Joseph Parker is a long way from being the best boxer in history, but financially he will go down as one of the luckiest.
As the enormity of the Cardiff unification bout dawns upon us, with ticket sales going into instant orbit, it is clear that Camp Parker will get about one third of a very significant amount of money with 70,000 seats in the 80,000 stadium already spoken for.
Almost none of this appeal has anything to do with Parker, who might struggle to fill a scout hall if the muscular British hero Anthony Joshua wasn't in the vicinity.
Parker has timed his arrival on the heavyweight scene well, financially, with the British scene booming on the back of Joshua, and the mad jester Tyson Fury chipping in from the sidelines. Joshua has become a major arena fighter, and Parker has joined the crowd.
For a fighter who had to downsize out of the 12,000 capacity Spark Arena last year, after losing a previous scrap over whether he deserved Auckland Council development money or not, Principality Stadium represents a few hundred steps up for Joseph Parker.
Just what kind of view a boxing punter gets from up there is anyone's guess in this part of the world — almost none of us have ever attended a boxing promotion in a place with a decent car park, let alone in an arena significantly bigger than Eden Park.
Sometimes, it is about the experience rather than the view. My biggest crowd moment was a Bob Dylan concert at the old Wembley Stadium in the 1980s, and it could have been Bob the Busker playing from where I sat.
My few experiences covering boxing events in Auckland included one at a venue in which you could throw a cash register from one side to the other, as someone did during an all in-brawl.
Boxing in Parker's home city is earthy, under the radar stuff.
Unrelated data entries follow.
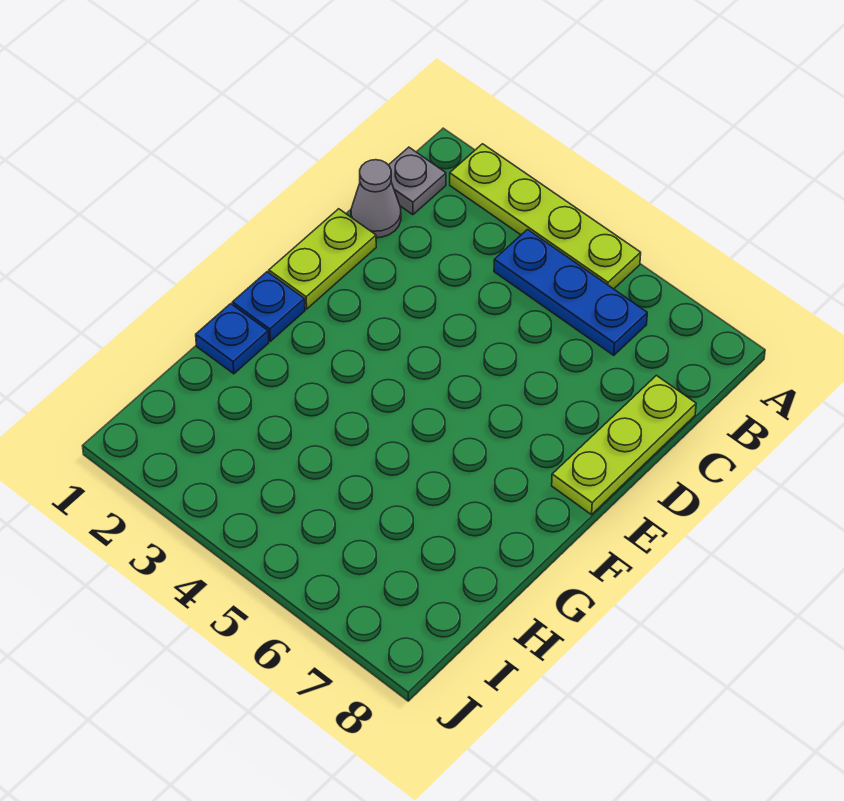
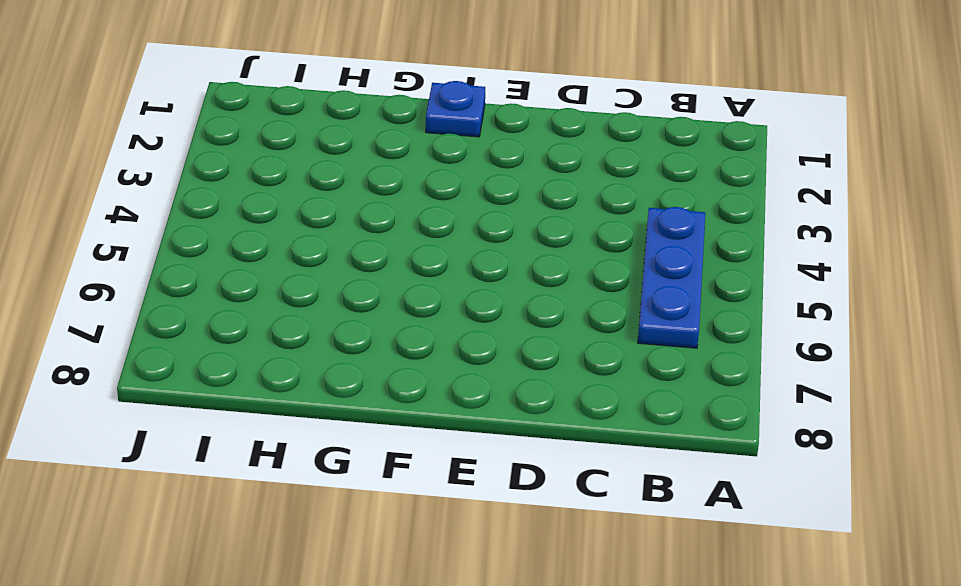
none -> lime 1x4 plate [450,144,641,289]
none -> grey 1x1 plate [389,147,446,215]

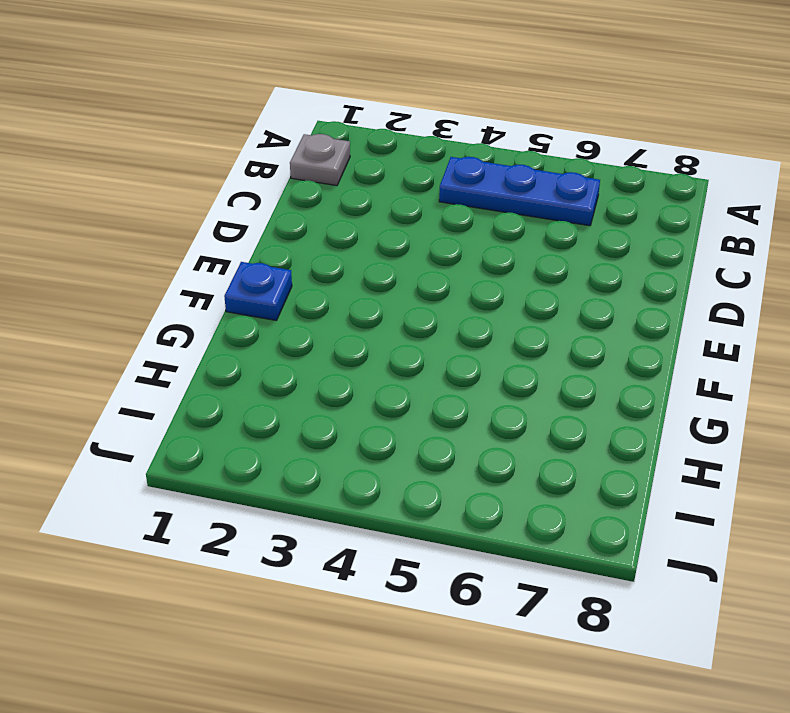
none -> lime 1x4 plate [450,144,641,289]
none -> grey 1x1 cone [351,160,401,238]

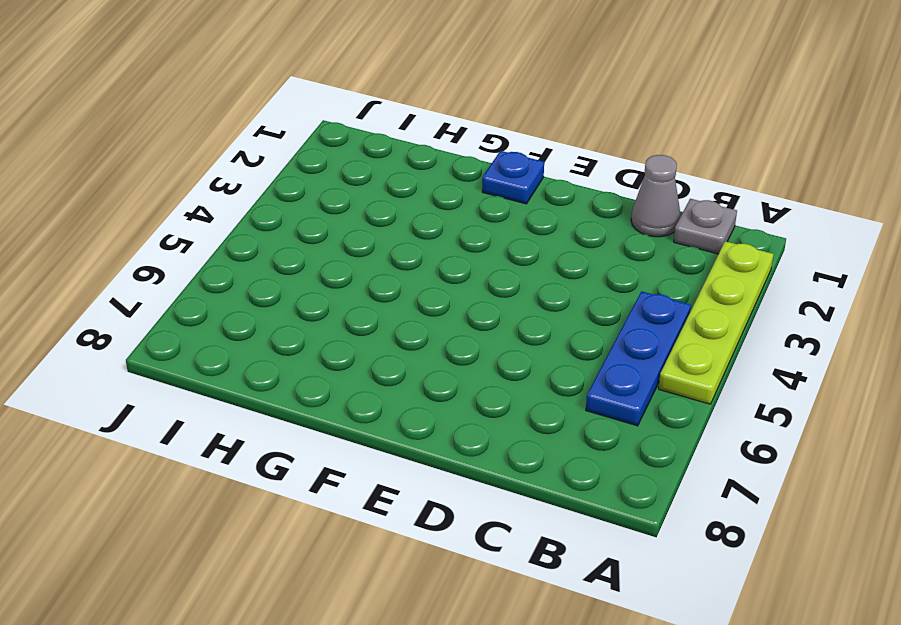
none -> lime 1x3 plate [552,375,696,515]
none -> lime 1x2 plate [269,209,376,309]

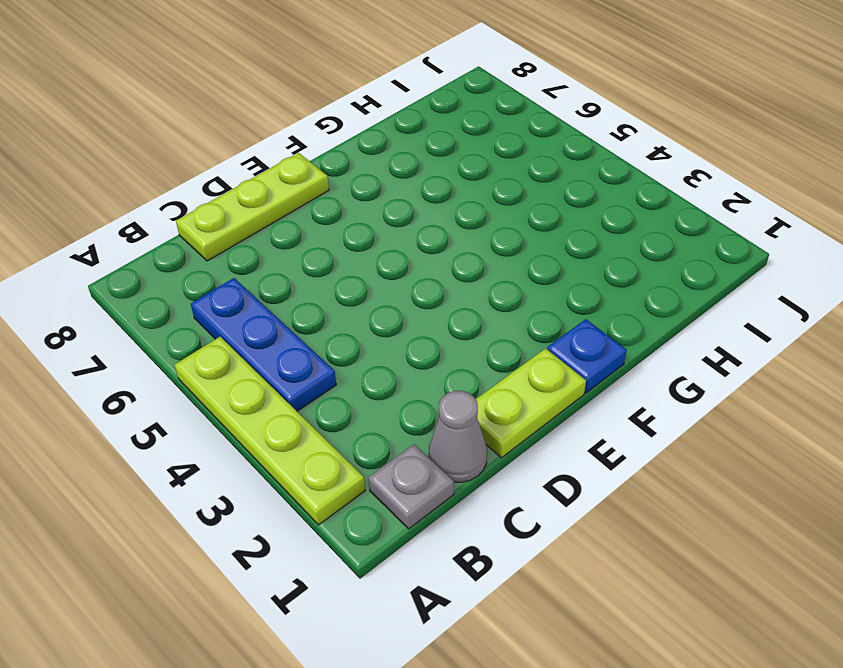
none -> blue 1x1 plate [196,304,269,374]

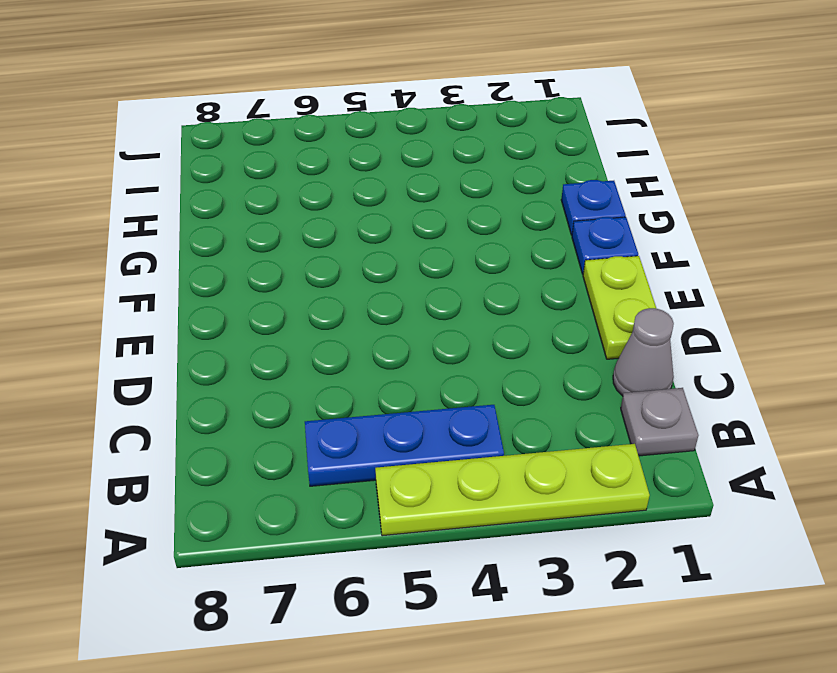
none -> lime 1x3 plate [552,375,696,515]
Now he is transported to centre ring, for one of the bigger crowds in the sport's history.
Boxing's most famous venue was New York's magically titled Madison Square Gardens, where crowds of a mere 21,000 could watch epics such as two parts of the Muhammad Ali-Joe Frazier trilogy.
But boxing has drawn staggering crowds elsewhere, led by one of more than 130,000 in Mexico in the early 1990s to watch hometown hero Julio Cesar Chavez, while someone called Greg Haugen — a very good American fighter — was also there.
Haugen, taking promotional matters into his own hands, bypassed the Chavez chin and denigrated the Mexican's previous opponents instead, saying the legend was only good for beating "Tijuana taxi drivers that my mum could whip".
Either he or his main man Don King also suggested there weren't 130,000 Mexicans who could afford to attend the WBC super lightweight title fight.
"The only thing I said was a couple remarks about his wife," Haugen told BoxingInsider years later, a strange sort of defence like a man up for manslaughter protesting it was murder.
Maybe Haugen felt safe with his pre-fight jibes, the ring being surrounded by barbed wire and a water-free moat. But Haugen caught a lot more than a taxi that night, at Estadio Azteca, from the furious Chavez.
He did have the decency to concede after his brutal loss that they must have been "tough taxi drivers", but it was the end of the belt challenging road for Mr Haugen, although he trundled on for another 15 fights spread over six years.
With King on the gate, it is perhaps fortunate that Haugen simply loved the art of boxing, and said he was never bothered about getting rich. He set up a Foundation for Autism.
As sports go, boxing was hard to touch when it came to life's unadulterated richness.
But even in these more contrived times, it offers a rough ride. Yes, it's a ridiculous leap, to already contemplate what might lie ahead for Parker, post-Cardiff, when the noise dies down. But every now and then, you do wonder.